Your team thrives in both high-end residential and commercial design. Does one area of design inform the other?

Horning: They can both influence each other. More than half of our clientele engages JHL for their homes as well as, their offices or development projects. Our clients come to us for great design ideas that are unique, and a level of service they know they can count on. Our projects are all specific to each directive and go through a meticulous process to understand the mission and vision. We get very intimate on the details of how people live and what a space needs to provide.

What does building design and interior design collaboration look like for your team?
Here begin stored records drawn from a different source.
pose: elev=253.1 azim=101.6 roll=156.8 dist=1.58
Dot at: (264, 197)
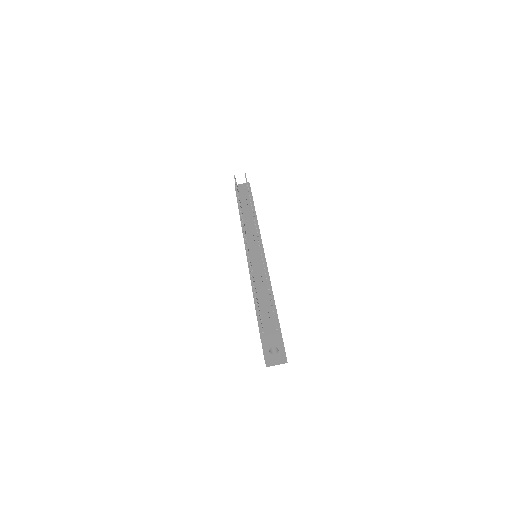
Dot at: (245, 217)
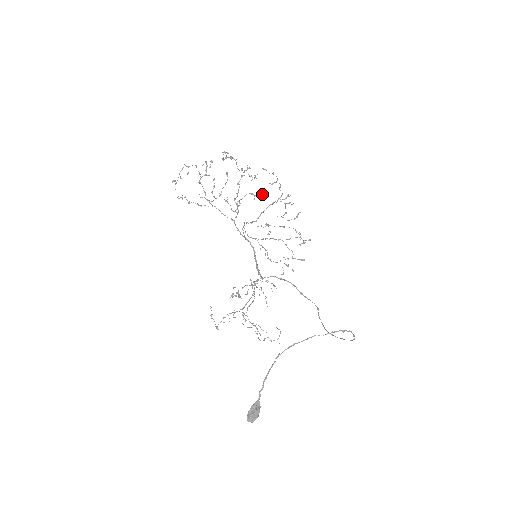
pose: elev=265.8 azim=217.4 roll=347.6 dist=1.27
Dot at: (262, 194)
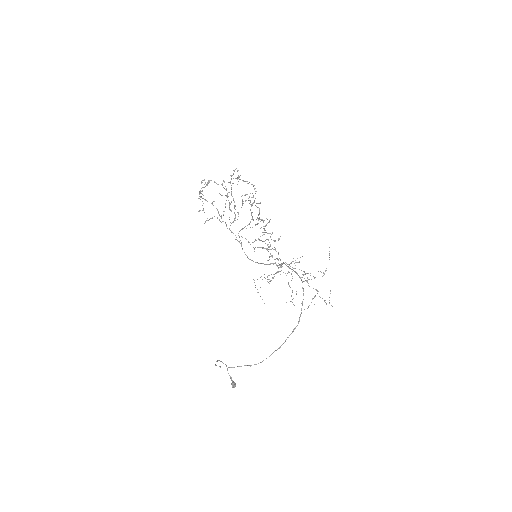
Dot at: (254, 188)
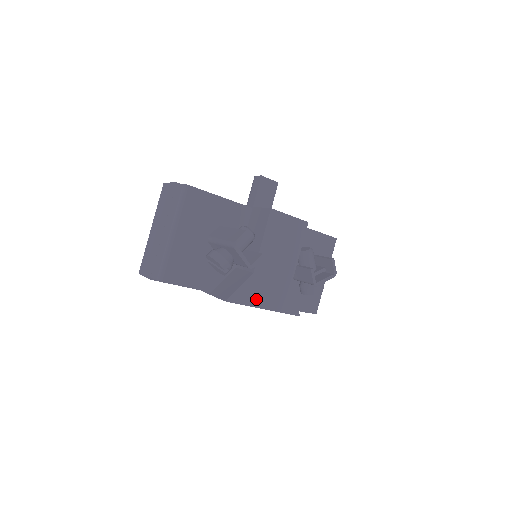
Horning: More and more clients want a one-stop shop. We tackle the big picture: how to site a home and determine where it will have great light. We also know how to make a space livable all the way down to the smallest details: how the window shades operate and where the shoes get tucked away. Our architecture team and interiors team work together throughout the entire process. We have design critiques from both teams along the way to make sure the design is consistent throughout. Some of our employees have been designing for more than 20 years, so there is a lot of knowledge to give. Holly and I met working together 15 years ago and have always appreciated how we can bring together the big picture and the most intimate details that make a space feel so considered.

What aspects of your background and upbringing have shaped your design principles and philosophies?

Freres: My upbringing was a mix of living in Oregon and Louisiana - it was quite a contrast! With that in mind, I have many influences that inform my design principles. I love a well-curated museum, and I also love an eclectic French farmhouse. My mother brought me into the industry in the late 90’s; she taught me that every detail matters and never to compromise on quality. I am grateful for my family’s influence – both of my parents had family-businesses, so the work ethic and drive has been a constant part of my life. My family is deeply rooted in the wood products industry, so we love using wood to warm up a space. Our studio library is currently full of essentially any kind of wood species and finish you could dream up. I love a formal space, but practicality is solidly rooted in all my designs. I want a space to look great, but if it doesn’t live well then it won’t last. Our approach to design and environmental awareness is to do something once, and do it well, so that it lasts for decades.

Favorite place to travel?

Freres: Cape Town, South Africa

Horning: Greece

Perfect weekend in the Northwest?

Freres: Being out in nature with my family – skiing, hiking, all of it. Horning: Wine country

How does your extensive travel and wanderlust impact your design style?

Freres: My background is peppered with extensive travel and wanderlust. I feel very fortunate to be able to draw on many different cultural influences. My most recent overseas travel was to Indonesia, where we went on a wonderful shopping excursion and came home with some stunning artifacts, including hand-woven Ikat fabric that I just adore. There are still so many places I want to visit – especially Greece and Morocco. My design is constantly influenced by what is out there – the global deep dive you can do from a magazine or online is invaluable, but there’s nothing better than spending a few weeks in a culture vastly different from your own to open your eyes.